A Non-Competitive Inhibitor of VCP/p97 and VPS4 Reveals Conserved Allosteric Circuits in Type I and II AAA ATPases
P?hler, Robert,Krahn, Jan H.,van den Boom, Johannes,Dobrynin, Grzegorz,Kaschani, Farnusch,Eggenweiler, Hans-Michael,Zenke, Frank T.,Kaiser, Markus,Meyer, Hemmo
supporting information, p. 1576 - 1580 (2018/01/22)
AAA ATPases have pivotal functions in diverse cellular processes essential for survival and proliferation.
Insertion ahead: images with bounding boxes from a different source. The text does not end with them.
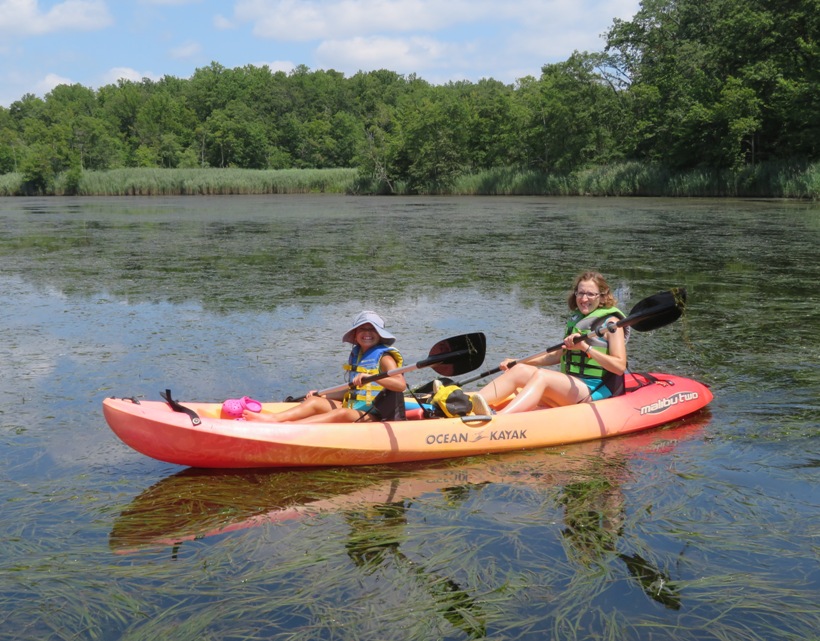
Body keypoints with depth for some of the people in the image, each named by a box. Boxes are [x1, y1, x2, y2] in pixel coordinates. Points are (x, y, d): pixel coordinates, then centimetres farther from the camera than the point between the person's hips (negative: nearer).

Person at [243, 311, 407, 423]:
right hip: (353, 411, 8)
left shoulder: (384, 357, -5)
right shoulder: (355, 355, 16)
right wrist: (321, 394, 16)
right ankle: (273, 418, -30)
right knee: (314, 401, -8)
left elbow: (401, 384, -22)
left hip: (374, 416, -8)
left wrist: (371, 377, -34)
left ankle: (288, 427, -51)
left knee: (342, 413, -34)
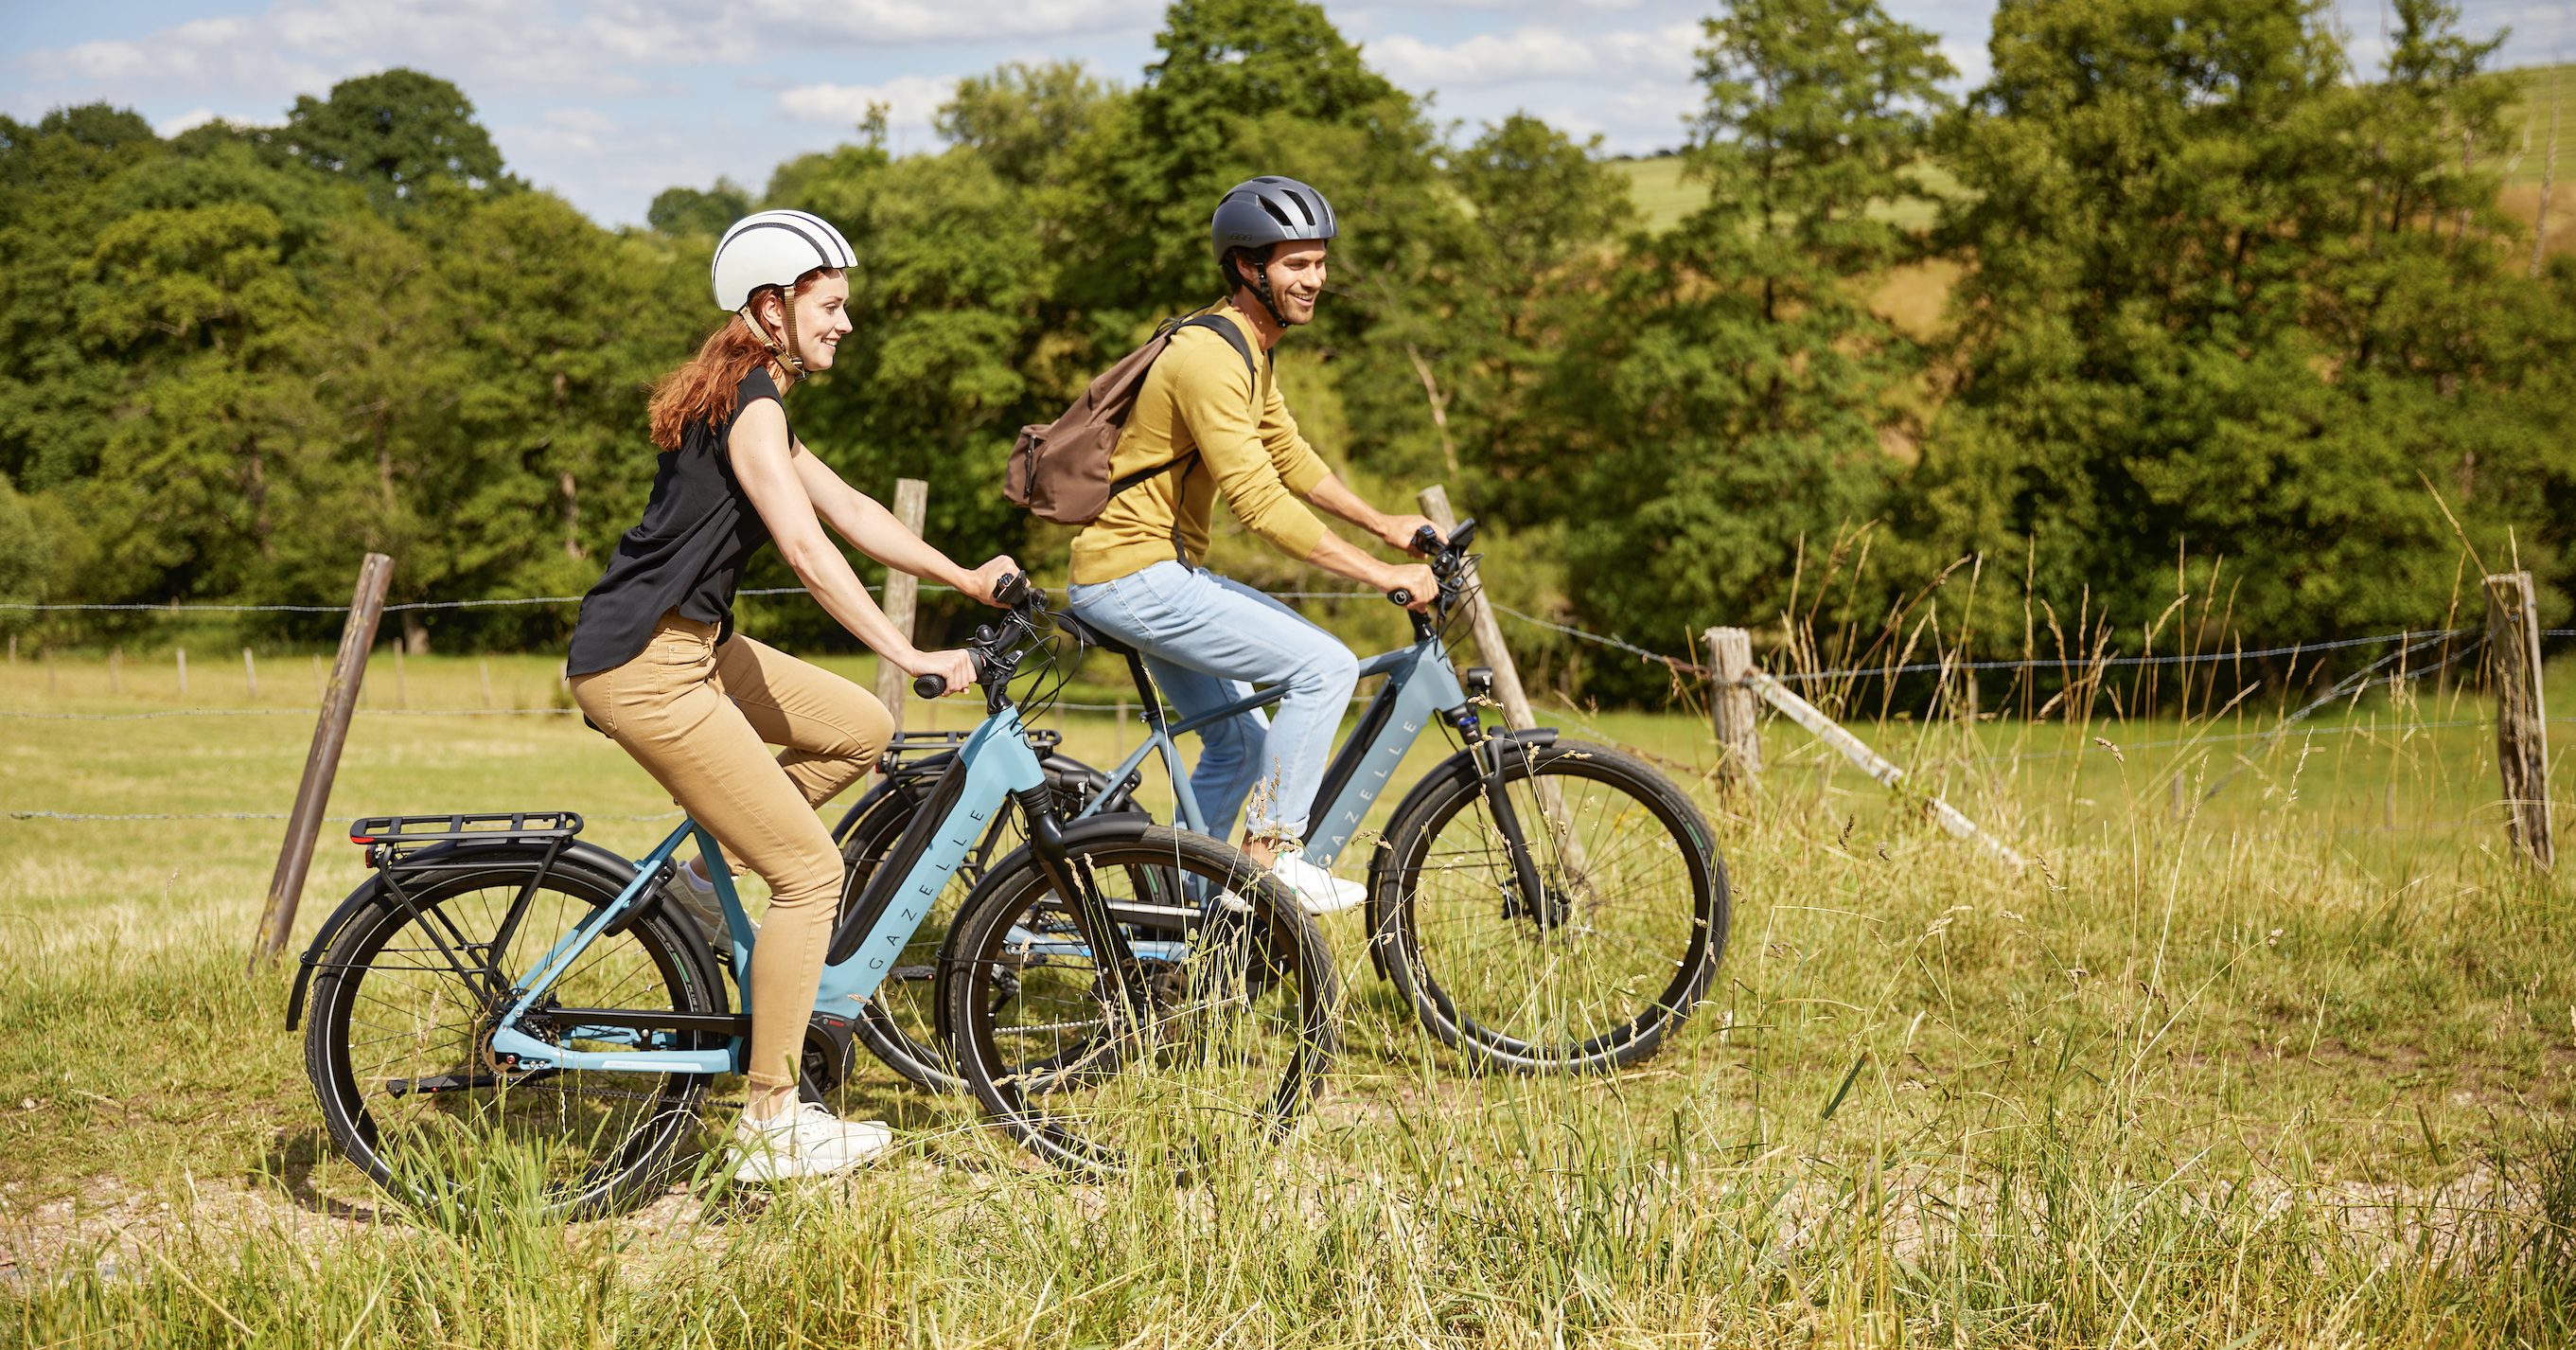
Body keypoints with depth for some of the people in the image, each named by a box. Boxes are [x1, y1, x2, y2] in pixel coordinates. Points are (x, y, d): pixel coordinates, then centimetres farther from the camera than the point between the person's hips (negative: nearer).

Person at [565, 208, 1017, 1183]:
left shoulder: (745, 397, 16)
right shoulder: (750, 401, -15)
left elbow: (848, 508, 20)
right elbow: (807, 549, -24)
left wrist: (965, 578, 15)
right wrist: (909, 655, -25)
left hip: (687, 645, 10)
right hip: (642, 669, -10)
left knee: (861, 730, 11)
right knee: (812, 871, -8)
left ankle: (697, 880, 15)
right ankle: (772, 1127, -1)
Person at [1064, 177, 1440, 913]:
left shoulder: (1250, 352, 12)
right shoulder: (1209, 357, -22)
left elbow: (1290, 457, 23)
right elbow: (1261, 504, -27)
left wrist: (1383, 524, 16)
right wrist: (1381, 575, -26)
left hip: (1157, 571, 11)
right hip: (1136, 579, -11)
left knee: (1239, 743, 18)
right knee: (1326, 666, -17)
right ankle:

Revealing strategies for chemical inhibition of this class of enzymes is therefore of great interest for the development of novel chemotherapies or chemical tools. Here, we characterize the compound MSC1094308 as a reversible, allosteric inhibitor of the type II AAA ATPase human ubiquitin-directed unfoldase (VCP)/p97 and the type I AAA ATPase VPS4B. Subsequent proteomic, genetic and biochemical studies indicate that MSC1094308 binds to a previously characterized drugable hotspot of p97, thereby inhibiting the D2 ATPase activity. Our results furthermore indicate that a similar allosteric site exists in VPS4B, suggesting conserved allosteric circuits and drugable sites in both type I and II AAA ATPases. Our results may thus guide future chemical tool and drug discovery efforts for the biomedically relevant AAA ATPases.